## How to complete this task
Type out each record word for word. Pictures stay out.

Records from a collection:
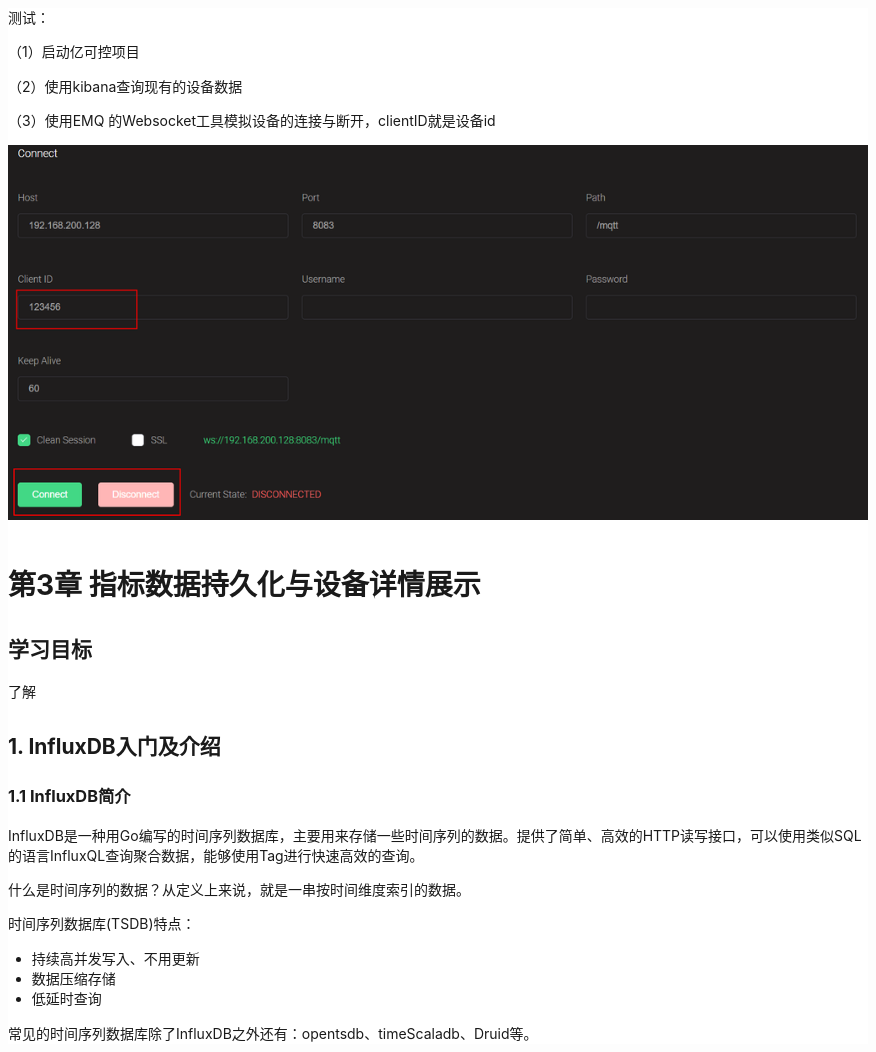 测试：

（1）启动亿可控项目

（2）使用kibana查询现有的设备数据

（3）使用EMQ 的Websocket工具模拟设备的连接与断开，clientID就是设备id

![](images/2-18.png)

# 第3章 指标数据持久化与设备详情展示

## 学习目标

了解



## 1. InfluxDB入门及介绍

### 1.1 InfluxDB简介

InfluxDB是一种用Go编写的时间序列数据库，主要用来存储一些时间序列的数据。提供了简单、高效的HTTP读写接口，可以使用类似SQL的语言InfluxQL查询聚合数据，能够使用Tag进行快速高效的查询。

什么是时间序列的数据？从定义上来说，就是一串按时间维度索引的数据。

时间序列数据库(TSDB)特点：

- 持续高并发写入、不用更新
- 数据压缩存储
- 低延时查询

常见的时间序列数据库除了InfluxDB之外还有：opentsdb、timeScaladb、Druid等。
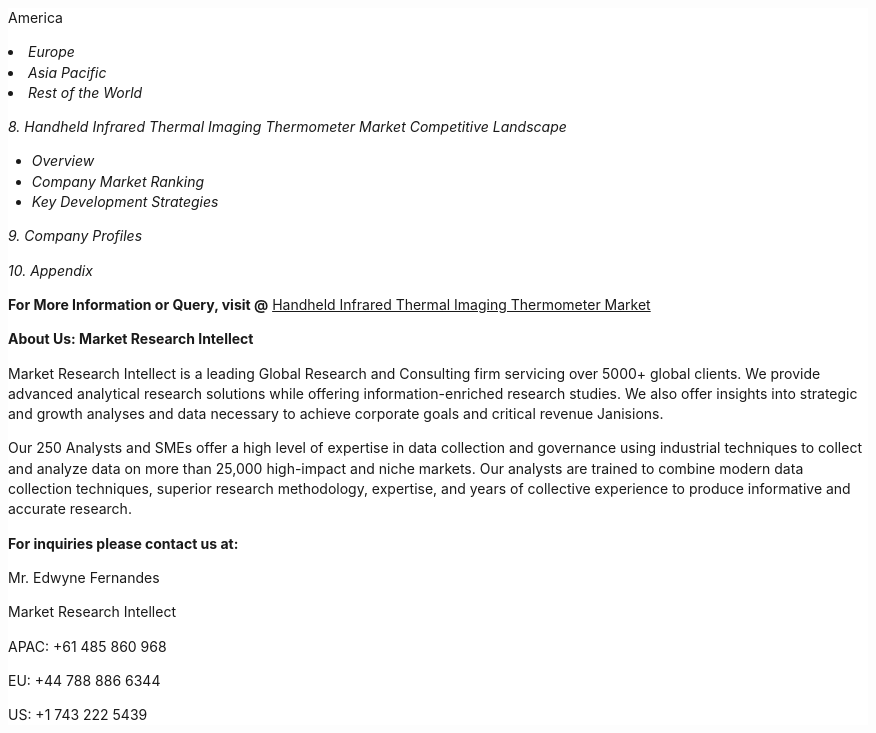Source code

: America</span></em></li><li><em><span class="">Europe</span></em></li><li><em><span class="">Asia Pacific</span></em></li><li><em><span class="">Rest of the World</span></em></li></ul><p><em><span class="font-[700]">8. Handheld Infrared Thermal Imaging Thermometer Market Competitive Landscape</span></em></p><ul><li><em><span class="">Overview</span></em></li><li><em><span class="">Company Market Ranking</span></em></li><li><em><span class="">Key Development Strategies</span></em></li></ul><p><em><span class="font-[700]">9. Company Profiles</span></em></p><p><em><span class="font-[700]">10. Appendix</span></em></p><p><span class="font-[700]"><strong>For More Information or Query, visit&nbsp;@</strong>&nbsp;</span><span class="font-[700]"><a href="https://www.marketresearchintellect.com/product/handheld-infrared-thermal-imaging-thermometer-market/?utm_source=Linkedin&utm_medium=861" target="_blank" data-tracking-control-name="article-ssr-frontend-pulse_little-text-block" data-tracking-will-navigate="" data-test-link="">Handheld Infrared Thermal Imaging Thermometer Market</a></span></p><p><strong><span class="font-[700]">About Us: Market Research Intellect</span></strong></p><p><span class="">Market Research Intellect is a leading Global Research and Consulting firm servicing over 5000+ global clients. We provide advanced analytical research solutions while offering information-enriched research studies.&nbsp;</span>We also offer insights into strategic and growth analyses and data necessary to achieve corporate goals and critical revenue Janisions.</p><p><span class="">Our 250 Analysts and SMEs offer a high level of expertise in data collection and governance using industrial techniques to collect and analyze data on more than 25,000 high-impact and niche markets. Our analysts are trained to combine modern data collection techniques, superior research methodology, expertise, and years of collective experience to produce informative and accurate research.</span></p><p><strong>For inquiries please contact us at:</strong></p><p>Mr. Edwyne Fernandes</p><p>Market Research Intellect</p><p>APAC: +61 485 860 968</p><p>EU: +44 788 886 6344</p><p>US: +1 743 222 5439</p>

## Result of this task
 测试：

（1）启动亿可控项目

（2）使用kibana查询现有的设备数据

（3）使用EMQ 的Websocket工具模拟设备的连接与断开，clientID就是设备id

![](images/2-18.png)

# 第3章 指标数据持久化与设备详情展示

## 学习目标

了解



## 1. InfluxDB入门及介绍

### 1.1 InfluxDB简介

InfluxDB是一种用Go编写的时间序列数据库，主要用来存储一些时间序列的数据。提供了简单、高效的HTTP读写接口，可以使用类似SQL的语言InfluxQL查询聚合数据，能够使用Tag进行快速高效的查询。

什么是时间序列的数据？从定义上来说，就是一串按时间维度索引的数据。

时间序列数据库(TSDB)特点：

- 持续高并发写入、不用更新
- 数据压缩存储
- 低延时查询

常见的时间序列数据库除了InfluxDB之外还有：opentsdb、timeScaladb、Druid等。
Source code

: America</span></em></li><li><em><span class="">Europe</span></em></li><li><em><span class="">Asia Pacific</span></em></li><li><em><span class="">Rest of the World</span></em></li></ul><p><em><span class="font-[700]">8. Handheld Infrared Thermal Imaging Thermometer Market Competitive Landscape</span></em></p><ul><li><em><span class="">Overview</span></em></li><li><em><span class="">Company Market Ranking</span></em></li><li><em><span class="">Key Development Strategies</span></em></li></ul><p><em><span class="font-[700]">9. Company Profiles</span></em></p><p><em><span class="font-[700]">10. Appendix</span></em></p><p><span class="font-[700]"><strong>For More Information or Query, visit&nbsp;@</strong>&nbsp;</span><span class="font-[700]"><a href="https://www.marketresearchintellect.com/product/handheld-infrared-thermal-imaging-thermometer-market/?utm_source=Linkedin&utm_medium=861" target="_blank" data-tracking-control-name="article-ssr-frontend-pulse_little-text-block" data-tracking-will-navigate="" data-test-link="">Handheld Infrared Thermal Imaging Thermometer Market</a></span></p><p><strong><span class="font-[700]">About Us: Market Research Intellect</span></strong></p><p><span class="">Market Research Intellect is a leading Global Research and Consulting firm servicing over 5000+ global clients. We provide advanced analytical research solutions while offering information-enriched research studies.&nbsp;</span>We also offer insights into strategic and growth analyses and data necessary to achieve corporate goals and critical revenue Janisions.</p><p><span class="">Our 250 Analysts and SMEs offer a high level of expertise in data collection and governance using industrial techniques to collect and analyze data on more than 25,000 high-impact and niche markets. Our analysts are trained to combine modern data collection techniques, superior research methodology, expertise, and years of collective experience to produce informative and accurate research.</span></p><p><strong>For inquiries please contact us at:</strong></p><p>Mr. Edwyne Fernandes</p><p>Market Research Intellect</p><p>APAC: +61 485 860 968</p><p>EU: +44 788 886 6344</p><p>US: +1 743 222 5439</p>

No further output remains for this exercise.